Evolutionary Psychology
- Discipline: Psychology
- Language: English
- Edited by: Todd K. Shackelford, Bernhard Fink, David A. Puts, Rebecca Sear

Publication details
- History: 2003–present
- Publisher: SAGE Publications
- Frequency: Quarterly
- Open access: Yes
- Impact factor: 1.978 (2017)

Standard abbreviations
- ISO 4: Evol. Psychol.

Indexing
- ISSN: 1474-7049
- OCLC no.: 502561402

Links
- Journal homepage; Online access; Online archive;

= Evolutionary Psychology (journal) =

Peer-reviewed open access academic journal

Evolutionary Psychology is a peer-reviewed open access academic journal published since 2003. It covers empirical, philosophical, historical, and socio-political aspects of evolutionary psychology.

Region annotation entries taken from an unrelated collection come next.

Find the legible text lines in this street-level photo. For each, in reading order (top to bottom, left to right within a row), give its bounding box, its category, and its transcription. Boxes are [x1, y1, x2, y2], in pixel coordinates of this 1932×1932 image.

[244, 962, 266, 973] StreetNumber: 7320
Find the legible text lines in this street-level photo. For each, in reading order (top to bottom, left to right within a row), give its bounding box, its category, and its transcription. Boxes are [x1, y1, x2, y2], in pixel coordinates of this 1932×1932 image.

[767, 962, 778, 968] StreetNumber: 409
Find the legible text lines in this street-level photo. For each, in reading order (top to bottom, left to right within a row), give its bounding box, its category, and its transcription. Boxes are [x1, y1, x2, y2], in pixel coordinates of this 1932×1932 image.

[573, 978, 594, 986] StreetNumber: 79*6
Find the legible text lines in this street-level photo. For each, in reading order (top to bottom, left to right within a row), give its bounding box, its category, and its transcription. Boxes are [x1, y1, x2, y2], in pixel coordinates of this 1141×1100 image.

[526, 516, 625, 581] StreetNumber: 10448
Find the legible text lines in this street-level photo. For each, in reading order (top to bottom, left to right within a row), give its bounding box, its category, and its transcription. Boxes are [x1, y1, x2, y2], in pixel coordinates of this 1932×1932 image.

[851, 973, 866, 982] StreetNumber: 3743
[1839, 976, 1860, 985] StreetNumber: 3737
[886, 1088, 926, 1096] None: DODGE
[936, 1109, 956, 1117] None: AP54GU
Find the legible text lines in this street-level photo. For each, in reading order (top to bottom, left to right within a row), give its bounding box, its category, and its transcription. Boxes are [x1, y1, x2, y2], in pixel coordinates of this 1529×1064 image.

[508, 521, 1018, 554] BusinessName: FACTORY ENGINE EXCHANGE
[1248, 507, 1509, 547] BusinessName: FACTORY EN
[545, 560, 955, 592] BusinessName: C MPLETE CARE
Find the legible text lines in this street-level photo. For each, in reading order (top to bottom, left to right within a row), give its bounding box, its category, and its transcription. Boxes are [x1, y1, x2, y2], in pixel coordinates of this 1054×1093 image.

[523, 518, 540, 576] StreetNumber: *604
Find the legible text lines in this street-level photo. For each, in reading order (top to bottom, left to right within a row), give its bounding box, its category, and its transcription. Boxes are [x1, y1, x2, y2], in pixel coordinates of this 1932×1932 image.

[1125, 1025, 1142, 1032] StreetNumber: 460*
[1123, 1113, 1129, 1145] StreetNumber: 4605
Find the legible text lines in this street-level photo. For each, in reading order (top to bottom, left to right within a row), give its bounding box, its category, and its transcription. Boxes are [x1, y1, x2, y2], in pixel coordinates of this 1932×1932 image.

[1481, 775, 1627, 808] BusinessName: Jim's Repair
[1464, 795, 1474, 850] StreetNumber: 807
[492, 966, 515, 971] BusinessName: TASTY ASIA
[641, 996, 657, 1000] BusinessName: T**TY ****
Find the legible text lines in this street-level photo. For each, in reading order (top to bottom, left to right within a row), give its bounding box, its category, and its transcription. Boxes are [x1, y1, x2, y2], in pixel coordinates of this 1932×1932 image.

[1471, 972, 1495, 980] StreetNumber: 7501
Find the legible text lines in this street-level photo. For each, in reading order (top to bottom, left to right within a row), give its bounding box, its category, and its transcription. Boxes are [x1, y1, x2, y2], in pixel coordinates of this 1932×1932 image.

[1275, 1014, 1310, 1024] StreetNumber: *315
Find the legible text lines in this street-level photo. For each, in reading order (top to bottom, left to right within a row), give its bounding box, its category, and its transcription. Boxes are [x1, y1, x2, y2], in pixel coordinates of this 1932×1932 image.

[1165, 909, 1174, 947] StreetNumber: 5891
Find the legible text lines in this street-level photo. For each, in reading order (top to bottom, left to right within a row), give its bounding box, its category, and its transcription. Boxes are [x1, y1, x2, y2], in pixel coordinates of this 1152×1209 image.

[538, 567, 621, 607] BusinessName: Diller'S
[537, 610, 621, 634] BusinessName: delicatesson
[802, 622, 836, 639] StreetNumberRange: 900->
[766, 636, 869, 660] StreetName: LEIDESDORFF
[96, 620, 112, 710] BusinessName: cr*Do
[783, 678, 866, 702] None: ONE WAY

Its editors-in-chief are Todd K. Shackelford (Oakland University), Bernhard Fink (University of Göttingen), David A. Puts (Pennsylvania State University), and Rebecca Sear (London School of Hygiene and Tropical Medicine). In 2015 the journal moved to SAGE Publications.

The journal is abstracted and indexed in Social Sciences Citation Index, and Current Contents/Social and Behavioral Sciences.